▸ BRANO DA LEGGERE:
===============

Pubblicato il 20 giugno 2016 da Carlo Dutto


"SARAJEVO Storie di un assedio" Rassegna al Sole-Luna Palermo Doc Film Festival dal 21 giugno‏

Nel corso del Sole-Luna Palermo Doc Film Festival, che si svolgerà dal 20 al 27 giugno, in occasione del ventennale della fine della guerra di Bosnia, verrà presentata la rassegna dei film di Giancarlo Bocchi "SARAJEVO - Storie di un assedio”. Per la prima volta verranno presentati tutti insieme i film documentari realizzati dal regista nella capitale bosniaca durante la guerra: "L’assedio - millegiorni a Sarajevo", "Diario di un assedio", "Il ponte di Sarajevo" e "Gente di Sarajevo". Il primo documentario "L’assedio - mille Giorni a Sarajevo" sarà proiettato martedi 21 giugno alle ore 21 al Cinema De Seta - Cantieri la Zisa.

Sono documentari frutto di un grande impegno personale, artistico e produttivo (il regista ha girato in solitudine durante l’assedio più di 50 ore di video, alcune ancora inedite) che nel corso degli anni hanno ricevuto diversi riconoscimenti nei festival del cinema e che sono stati trasmessi in varie versioni da Rai Uno, Rai Due, Rai Storia, Tele+Sky.

===============

▸ RICHIESTA A: Secondo il brano sulla rassegna "SARAJEVO - Storie di un assedio", quante ore di video ha girato il regista durante l'assedio?
▸ RICHIESTA B: Porta avanti il brano sulla rassegna dei documentari di Giancarlo Bocchi a partire dalla sua ultima frase.

Contenuto trascritto della pagina:

===============

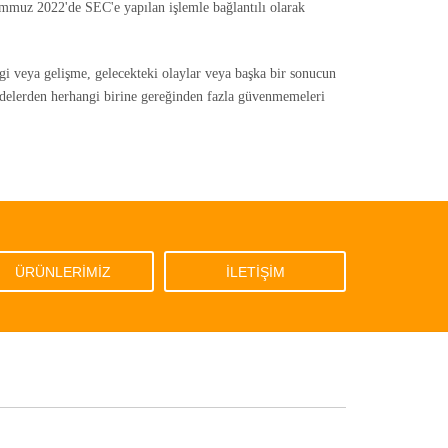
mmuz 2022'de SEC'e yapılan işlemle bağlantılı olarak
ilgi veya gelişme, gelecekteki olaylar veya başka bir sonucun
adelerden herhangi birine gereğinden fazla güvenmemeleri
ÜRÜNLERİMİZ
İLETİŞİM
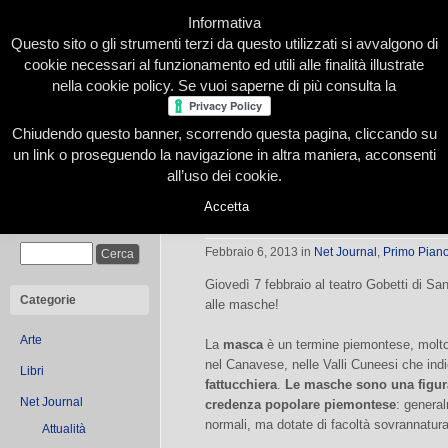
Informativa
Questo sito o gli strumenti terzi da questo utilizzati si avvalgono di
cookie necessari al funzionamento ed utili alle finalità illustrate
nella cookie policy. Se vuoi saperne di più consulta la
Chiudendo questo banner, scorrendo questa pagina, cliccando su
Home
Presentazione
Redazione
Le nostre firme
un link o proseguendo la navigazione in altra maniera, acconsenti
all’uso dei cookie.
Accetta
TREMATE, LE STREGHE SON TORN
Cerca
Febbraio 6, 2013
in
Net Journal
,
Primo Pian
Giovedì 7 febbraio al teatro Gobetti di S
Categorie
alle masche!
Arte
La
masca
è un termine piemontese, molto 
nel Canavese, nelle Valli Cuneesi che in
Libri
fattucchiera
.
Le masche sono una figura 
Net Journal
credenza popolare piemontese
: genera
normali, ma dotate di facoltà sovrannatura
Attualità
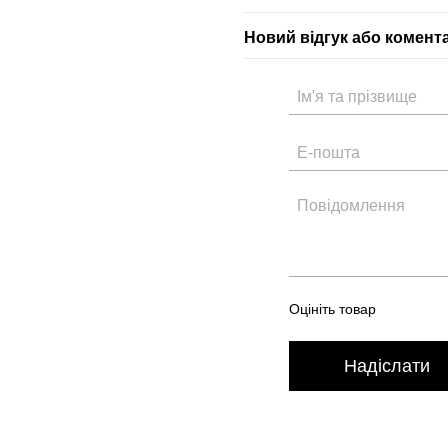
Новий відгук або комент
Оцініть товар
Надіслати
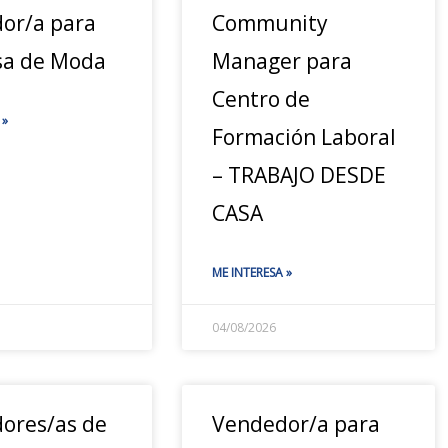
or/a para
Community
a de Moda
Manager para
Centro de
 »
Formación Laboral
– TRABAJO DESDE
CASA
ME INTERESA »
04/08/2026
ores/as de
Vendedor/a para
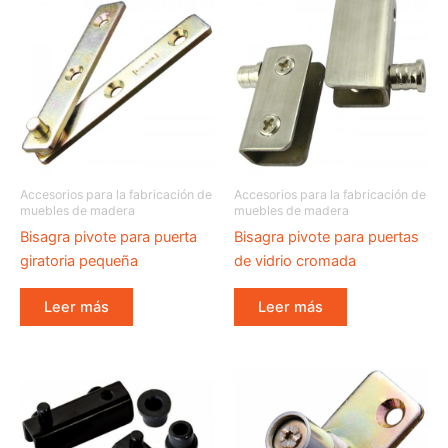
Accesorios para la fabricación de
Accesorios para la fabricación de
muebles de madera
muebles de madera
Bisagra pivote para puerta
Bisagra pivote para puertas
giratoria pequeña
de vidrio cromada
Leer más
Leer más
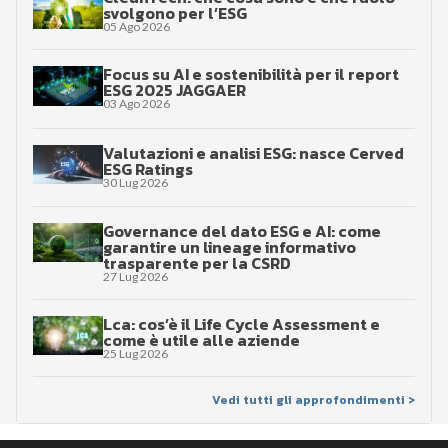
svolgono per l’ESG
05 Ago 2026
Focus su AI e sostenibilità per il report
ESG 2025 JAGGAER
03 Ago 2026
Valutazioni e analisi ESG: nasce Cerved
ESG Ratings
30 Lug 2026
Governance del dato ESG e AI: come
garantire un lineage informativo
trasparente per la CSRD
27 Lug 2026
Lca: cos’è il Life Cycle Assessment e
come è utile alle aziende
25 Lug 2026
Vedi tutti gli approfondimenti >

===============

▸ RISPOSTA SCRITTA A: Più di 50 ore di video, alcune ancora inedite.

▸ RISPOSTA SCRITTA B:
"Sono contento che finalmente questi lavori, che mostrano il dramma della guerra ma anche le molte facce, quelle più segrete e più misteriose dell’assedio della capitale bosniaca, si possano vedere tutti insieme. La Bosnia è una ferita ancora aperta al centro dell’Europa. Si cerca di nascondere una situazione esplosiva. Il paese è stato classificato dall’Onu al ventesimo posto tra i paesi più poveri del mondo. Questa classifica è impressionante considerato che è un paese europeo e non del terzo mondo. Il 50 % della popolazione è disoccupata, 100 mila bambini rischiano di morire di denutrizione e malattie. C’è una preoccupante crescita dell’islamismo di matrice terroristica e nella fazione serba sono tornati a sbraitare con violenza i nostalgici dei criminali di guerra Karadzic e Mladic. Da tempo metto in guardia su una possibile esplosione di un nuovo conflitto. L’Europa può permettersi una nuova guerra ad un tiro di fucile dai suoi nuovi confini?"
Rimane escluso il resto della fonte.